■ Task input
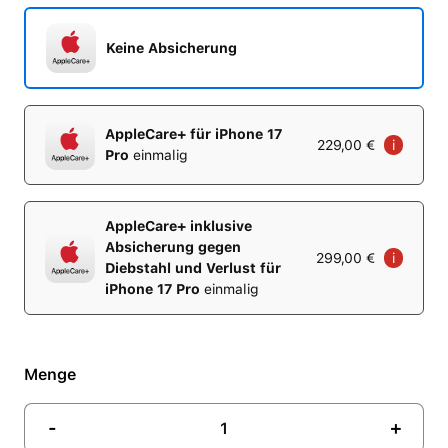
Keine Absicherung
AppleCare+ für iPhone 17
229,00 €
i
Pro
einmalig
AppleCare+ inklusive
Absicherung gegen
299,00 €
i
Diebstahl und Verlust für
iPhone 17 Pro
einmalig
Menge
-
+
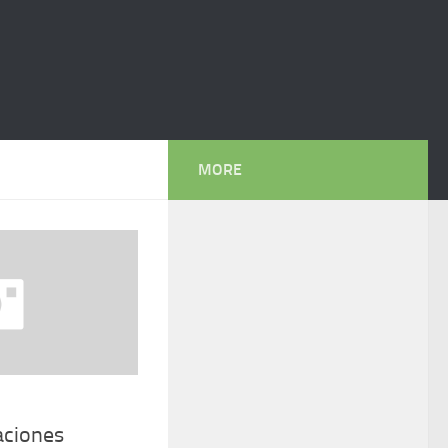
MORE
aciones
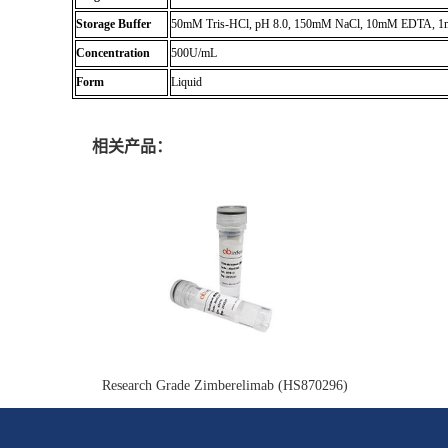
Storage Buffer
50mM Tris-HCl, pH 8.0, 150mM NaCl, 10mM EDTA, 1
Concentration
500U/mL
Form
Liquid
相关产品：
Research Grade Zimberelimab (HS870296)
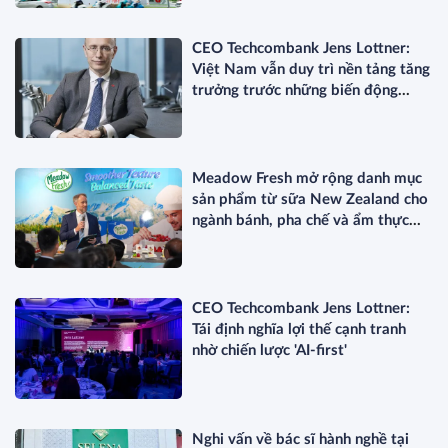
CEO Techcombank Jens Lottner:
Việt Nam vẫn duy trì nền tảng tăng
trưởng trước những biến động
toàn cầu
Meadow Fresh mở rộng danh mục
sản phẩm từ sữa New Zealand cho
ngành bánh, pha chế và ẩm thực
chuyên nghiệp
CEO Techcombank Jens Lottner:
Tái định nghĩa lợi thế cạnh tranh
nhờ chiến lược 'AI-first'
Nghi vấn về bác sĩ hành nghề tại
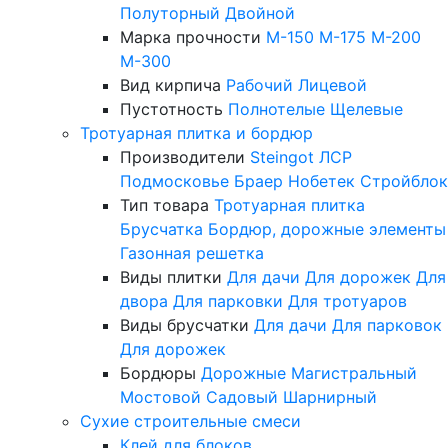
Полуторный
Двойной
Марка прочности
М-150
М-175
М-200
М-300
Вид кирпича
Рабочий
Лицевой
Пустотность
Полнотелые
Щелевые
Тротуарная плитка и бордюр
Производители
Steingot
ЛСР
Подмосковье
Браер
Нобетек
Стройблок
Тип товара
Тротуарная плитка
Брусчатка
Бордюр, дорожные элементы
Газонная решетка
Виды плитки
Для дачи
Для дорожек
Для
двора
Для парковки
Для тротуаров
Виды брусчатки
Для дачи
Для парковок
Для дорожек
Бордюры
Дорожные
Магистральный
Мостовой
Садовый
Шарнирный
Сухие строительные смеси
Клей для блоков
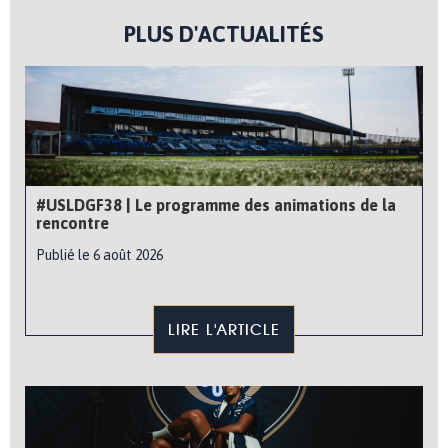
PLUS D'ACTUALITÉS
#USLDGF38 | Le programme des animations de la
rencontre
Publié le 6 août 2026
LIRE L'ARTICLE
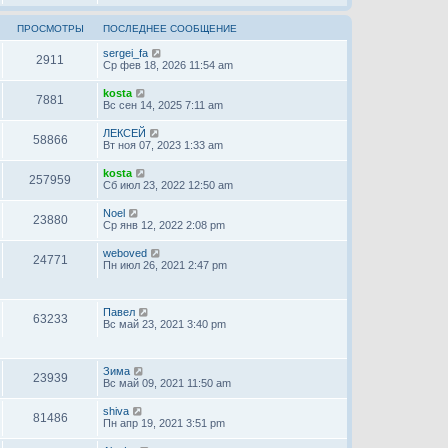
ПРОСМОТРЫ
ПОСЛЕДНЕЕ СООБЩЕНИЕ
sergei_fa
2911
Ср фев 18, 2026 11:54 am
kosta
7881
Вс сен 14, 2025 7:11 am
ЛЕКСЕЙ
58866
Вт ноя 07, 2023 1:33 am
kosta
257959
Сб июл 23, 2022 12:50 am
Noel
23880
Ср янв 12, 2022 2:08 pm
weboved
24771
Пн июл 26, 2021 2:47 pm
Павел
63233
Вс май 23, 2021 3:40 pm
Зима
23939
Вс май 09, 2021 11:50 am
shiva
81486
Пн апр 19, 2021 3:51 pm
==
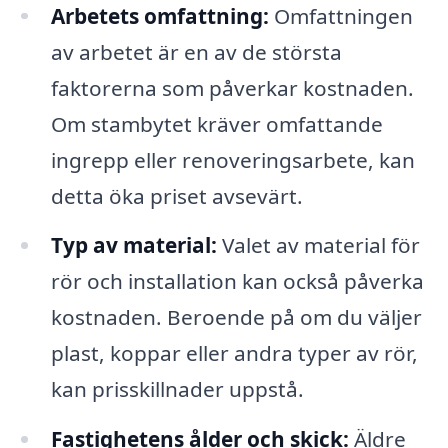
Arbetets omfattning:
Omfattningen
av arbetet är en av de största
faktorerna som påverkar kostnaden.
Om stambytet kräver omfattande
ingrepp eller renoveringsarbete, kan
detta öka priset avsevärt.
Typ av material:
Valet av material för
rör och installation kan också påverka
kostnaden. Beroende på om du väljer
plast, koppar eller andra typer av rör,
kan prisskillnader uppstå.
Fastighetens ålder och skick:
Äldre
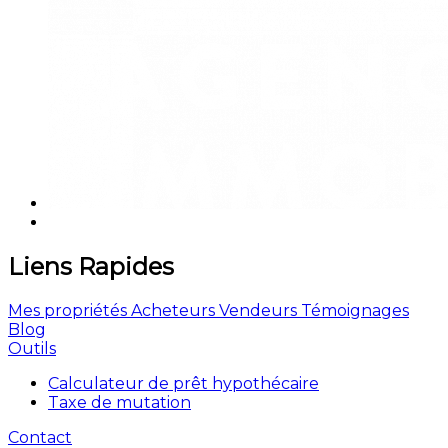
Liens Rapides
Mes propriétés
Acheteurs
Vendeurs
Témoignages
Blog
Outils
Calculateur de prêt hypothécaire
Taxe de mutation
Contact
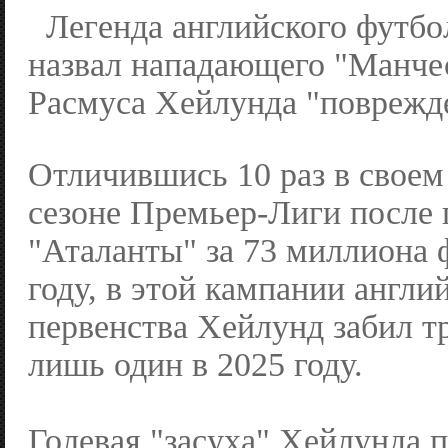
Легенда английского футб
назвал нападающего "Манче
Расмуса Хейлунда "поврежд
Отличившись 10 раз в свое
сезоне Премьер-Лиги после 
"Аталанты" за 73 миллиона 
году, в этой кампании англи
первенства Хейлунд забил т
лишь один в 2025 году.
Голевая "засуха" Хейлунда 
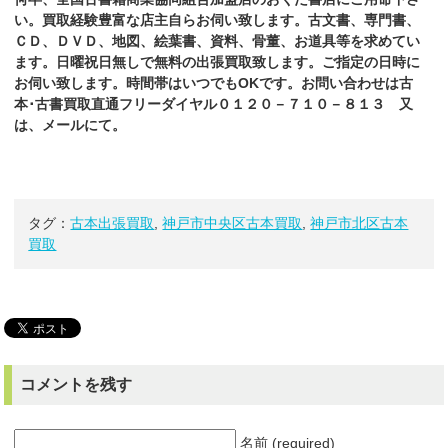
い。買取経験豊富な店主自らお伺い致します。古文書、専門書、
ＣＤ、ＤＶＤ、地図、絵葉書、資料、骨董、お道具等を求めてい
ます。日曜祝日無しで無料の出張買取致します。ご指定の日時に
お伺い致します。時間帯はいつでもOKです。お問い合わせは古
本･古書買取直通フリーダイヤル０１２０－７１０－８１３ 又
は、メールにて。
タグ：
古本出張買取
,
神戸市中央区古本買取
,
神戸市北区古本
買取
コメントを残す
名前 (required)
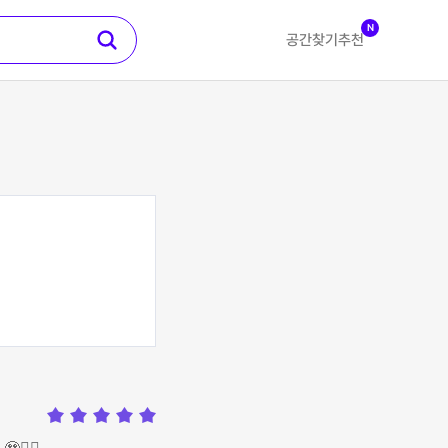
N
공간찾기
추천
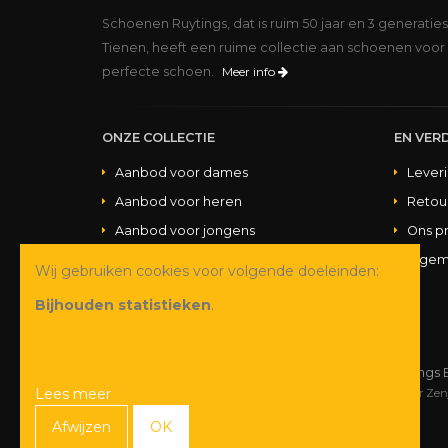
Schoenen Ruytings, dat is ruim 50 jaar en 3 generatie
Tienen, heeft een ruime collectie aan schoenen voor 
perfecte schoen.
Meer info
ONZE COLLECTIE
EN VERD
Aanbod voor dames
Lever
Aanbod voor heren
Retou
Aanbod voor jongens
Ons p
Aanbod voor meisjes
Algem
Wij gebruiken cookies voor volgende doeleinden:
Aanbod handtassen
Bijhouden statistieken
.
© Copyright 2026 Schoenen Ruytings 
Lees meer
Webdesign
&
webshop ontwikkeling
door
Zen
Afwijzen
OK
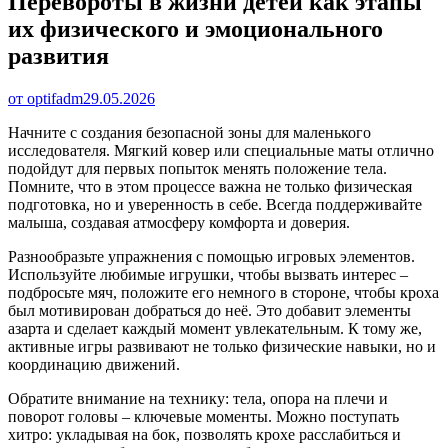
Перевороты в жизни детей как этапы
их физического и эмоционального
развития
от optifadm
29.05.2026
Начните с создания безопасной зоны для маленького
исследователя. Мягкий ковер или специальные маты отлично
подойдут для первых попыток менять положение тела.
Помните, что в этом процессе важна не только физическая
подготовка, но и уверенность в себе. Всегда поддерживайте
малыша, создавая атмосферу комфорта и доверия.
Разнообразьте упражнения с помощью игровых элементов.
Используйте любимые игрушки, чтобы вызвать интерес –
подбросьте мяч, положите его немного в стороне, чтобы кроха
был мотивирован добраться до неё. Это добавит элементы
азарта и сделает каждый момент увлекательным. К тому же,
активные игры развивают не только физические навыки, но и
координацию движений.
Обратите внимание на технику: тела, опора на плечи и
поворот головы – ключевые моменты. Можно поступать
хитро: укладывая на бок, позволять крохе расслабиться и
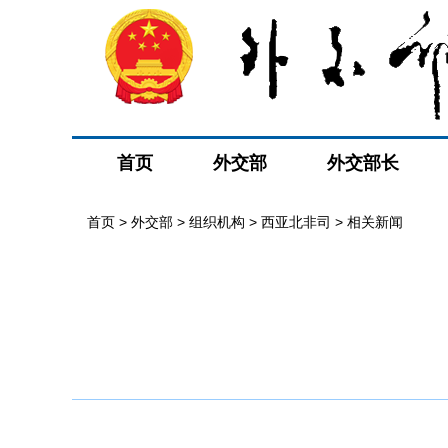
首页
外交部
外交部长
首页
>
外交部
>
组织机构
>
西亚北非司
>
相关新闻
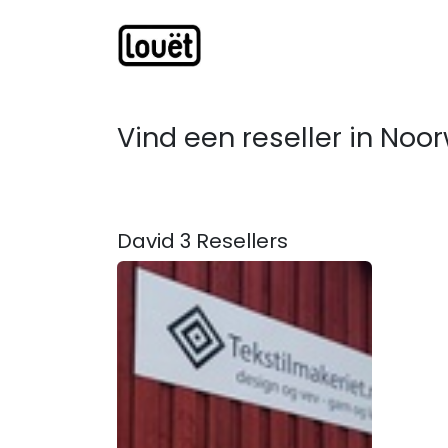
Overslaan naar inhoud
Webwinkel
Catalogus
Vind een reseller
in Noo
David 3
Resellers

■ Exercise
Change "rencontre" to "journée" in the lines from the one holding "PLUS D'ACTUALITÉS" through the one holding "LIRE L'ARTICLE", inclusive, and give those lines again with nothing else altered.

■ Expected output
PLUS D'ACTUALITÉS
#USLDGF38 | Le programme des animations de la
journée
Publié le 6 août 2026
LIRE L'ARTICLE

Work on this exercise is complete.